The work for her solo presentation at Material Art fair, which revolves around the theme of Mexico, insists on her status as cultural tourist. Playfully engaging icons and cliches of Mexican cultural production (Frida Kahlo, Diego Rivera, and Gabriel Orozco), Barber sketches out a series of ambivalent homages to giants of Mexican modernism and post-war art, while assuming a disarming familiarity with them and Mexico in general, where it just happens, Barber has never even been. And yet has she? The claim by the Mexican novelist, Álvaro Uribe, that ‘no one ever goes to Paris for the first time’ feels germane here. At this point, one could say the same of Mexico, so thoroughly embedded is it in the global imaginary.

Sophie Barber
(b. 1996, St Leonards-on-Sea; lives and works in Hastings)

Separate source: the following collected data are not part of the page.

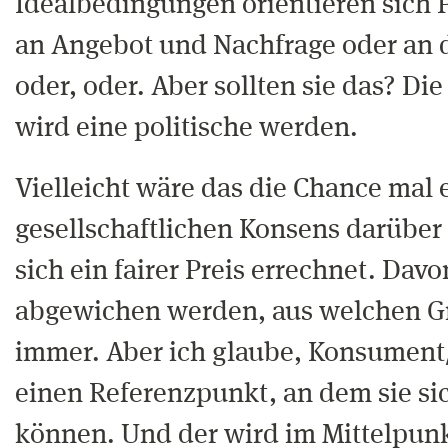
Idealbedingungen orientieren sich 
an Angebot und Nachfrage oder an 
oder, oder. Aber sollten sie das? Die
wird eine politische werden.
Vielleicht wäre das die Chance mal 
gesellschaftlichen Konsens darüber 
sich ein fairer Preis errechnet. Da
abgewichen werden, aus welchen 
immer. Aber ich glaube, Konsumen
einen Referenzpunkt, an dem sie sic
können. Und der wird im Mittelpunk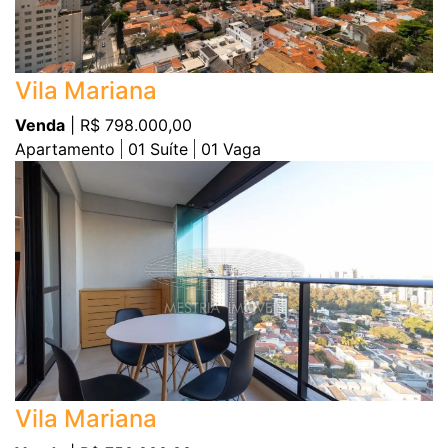
Vila Mariana
Venda
| R$ 798.000,00
Apartamento
01
Suíte
01
Vaga
Vila Mariana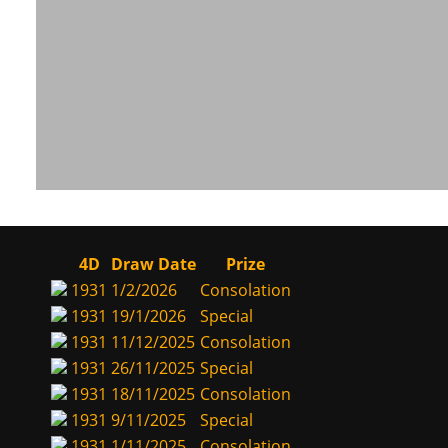
4D
Draw Date
Prize
1931
1/2/2026
Consolation
1931
19/1/2026
Special
1931
11/12/2025
Consolation
1931
26/11/2025
Special
1931
18/11/2025
Consolation
1931
9/11/2025
Special
1931
1/11/2025
Consolation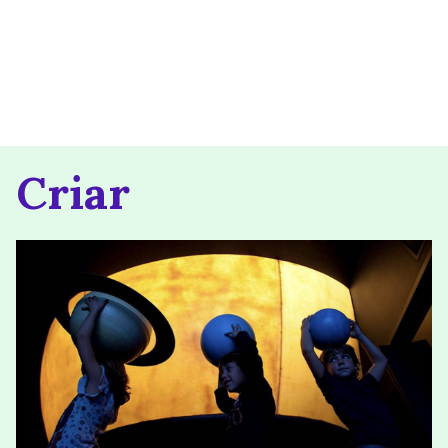
Criar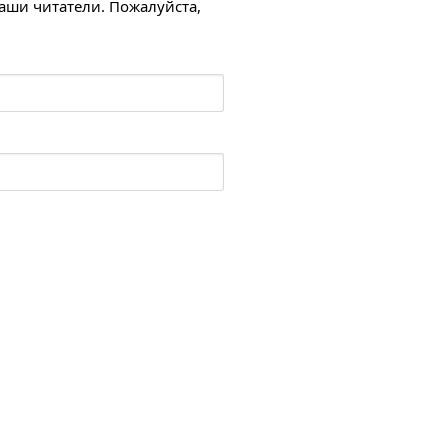
наши читатели. Пожалуйста,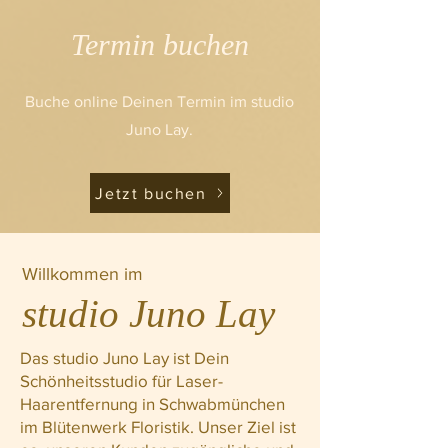
Termin buchen
Buche online Deinen Termin im studio
Juno Lay.
Jetzt buchen
Willkommen im
studio Juno Lay
Das studio Juno Lay ist Dein
Schönheitsstudio für Laser-
Haarentfernung in Schwabmünchen
im Blütenwerk Floristik. Unser Ziel ist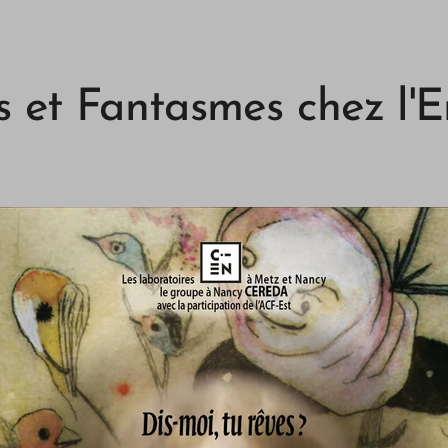
s et Fantasmes chez l'E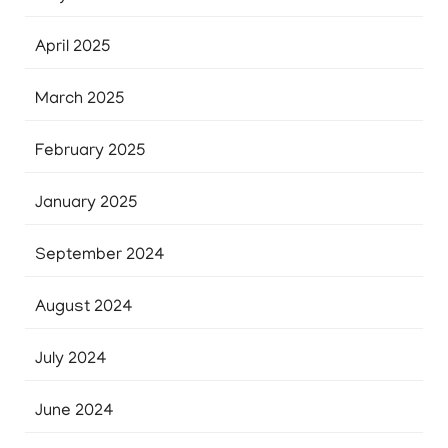
April 2025
March 2025
February 2025
January 2025
September 2024
August 2024
July 2024
June 2024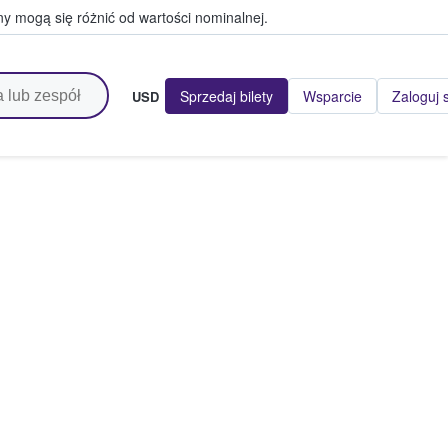
y mogą się różnić od wartości nominalnej.
Sprzedaj bilety
Wsparcie
Zaloguj 
USD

Sophie Barber has had solo exhibitions at Alison Jacques, London (2021), Chris Sharp Gallery, Los Angeles (2021), Goldsmiths CCA, London (2020), and Project 78 Gallery, St. Leonards on Sea (2018). Her work has been included in recent group shows at Trespass sweetly urged, Tanya Leighton, Berlin; Some Dogs, Green Family Art Foundation, Dallas, Texas, US (2024); Sublime Synthesis, Xenia Creative Retreat, North Hampshire, UK; Spark birds & the loneliness of species, curated by Xander Karskens, Kasteel Wijlre Estate, Wijlre, Netherlands; Some Dogs, Four One Nine, San Francisco, California, US (2023); A Minor Constellation, Chris Sharp Gallery, Los Angeles; Small Paintings, Venus Over Manhattan, New York; Il était une fois…, FRAC Champagne-Ardenne, Reims, France; Familiars, Et al., San Francisco, California; Lismore Castle, Lismore (2022); Office Baroque gallery (online), X Museum, Beijing (2021), LA MAISON DE RENDEZ-VOUS, Brussels (2020); Flatland Projects, Hastings (2019); Phoenix Art Space, Brighton (2019); Towner Gallery, Eastbourne (2018); De La Warr Pavilion, Bexhill-on-Sea (2017); and the Observer Building, Hastings (2016).